Les deux démarches s'entrelacent ici : la vision brute amène
au point de vue. Marker répond encore à cette définition de
l'auteur. Dans Level five, une mosaïque totalement
hermétique basée sur l'utilisation systématique de l'image
muséale (archive, synthèse...), il met le spectateur devant
un obstacle [littéralement, un mur d'images] pour l'amener
à questionner l’œuvre.
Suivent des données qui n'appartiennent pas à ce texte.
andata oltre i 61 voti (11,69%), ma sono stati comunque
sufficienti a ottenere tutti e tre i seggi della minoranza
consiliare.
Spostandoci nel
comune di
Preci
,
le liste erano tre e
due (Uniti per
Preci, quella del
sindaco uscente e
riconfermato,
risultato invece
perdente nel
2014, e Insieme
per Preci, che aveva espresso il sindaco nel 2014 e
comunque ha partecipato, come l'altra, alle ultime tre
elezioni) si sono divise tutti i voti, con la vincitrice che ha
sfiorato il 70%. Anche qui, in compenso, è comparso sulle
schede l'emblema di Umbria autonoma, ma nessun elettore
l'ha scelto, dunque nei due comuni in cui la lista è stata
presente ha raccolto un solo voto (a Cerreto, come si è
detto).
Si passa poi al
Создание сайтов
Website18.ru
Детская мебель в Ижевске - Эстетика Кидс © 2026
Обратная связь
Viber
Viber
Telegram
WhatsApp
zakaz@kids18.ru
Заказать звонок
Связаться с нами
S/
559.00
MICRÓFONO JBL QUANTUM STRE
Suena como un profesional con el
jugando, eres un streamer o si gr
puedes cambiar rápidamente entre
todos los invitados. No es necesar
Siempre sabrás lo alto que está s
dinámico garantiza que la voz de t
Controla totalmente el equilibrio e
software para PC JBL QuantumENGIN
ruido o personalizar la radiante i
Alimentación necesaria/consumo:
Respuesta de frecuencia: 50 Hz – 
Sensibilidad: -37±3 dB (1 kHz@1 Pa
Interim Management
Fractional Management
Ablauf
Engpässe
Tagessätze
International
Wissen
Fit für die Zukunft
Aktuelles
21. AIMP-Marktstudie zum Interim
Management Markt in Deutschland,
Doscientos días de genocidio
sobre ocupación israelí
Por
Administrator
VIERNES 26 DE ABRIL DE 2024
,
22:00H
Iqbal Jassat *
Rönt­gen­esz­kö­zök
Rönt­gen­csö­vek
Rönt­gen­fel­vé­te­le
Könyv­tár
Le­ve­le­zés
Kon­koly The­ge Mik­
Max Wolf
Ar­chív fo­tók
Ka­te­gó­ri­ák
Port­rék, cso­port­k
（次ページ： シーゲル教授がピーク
La démarche spectatorielle s'achève
encore par la mise en relief du point de vue markerien (forger
la mémoire humaine sur l'image muséale entraîne la mort de
la mémoire...).
La richesse cinématographique
ne viendrait donc pas de l'expression discursive ou de l'expression
maïeutique (au sens où elle accouche l'esprit, sans le questionner
manifestement) mais d'une forme hybride, qui ferait converger
ces deux voies vers un même point, centre névralgique du cinéma
d'auteur.
FAISEURS ET PETITS MAÎTRES
Le statut d'auteur n'est
évidemment prêté qu'à ceux qui proposent une ambition artistique.
La majorité de la production filmique n'y tend pas. Les cinéastes
se distinguent alors des réalisateurs par ce qu'ils ont un
univers propre, reconnaissable sans signature (l'univers constituant
justement cette signature...), par ce qu'ils sont sans cesse
en recherche d'expérimentation pour se confronter à cet univers.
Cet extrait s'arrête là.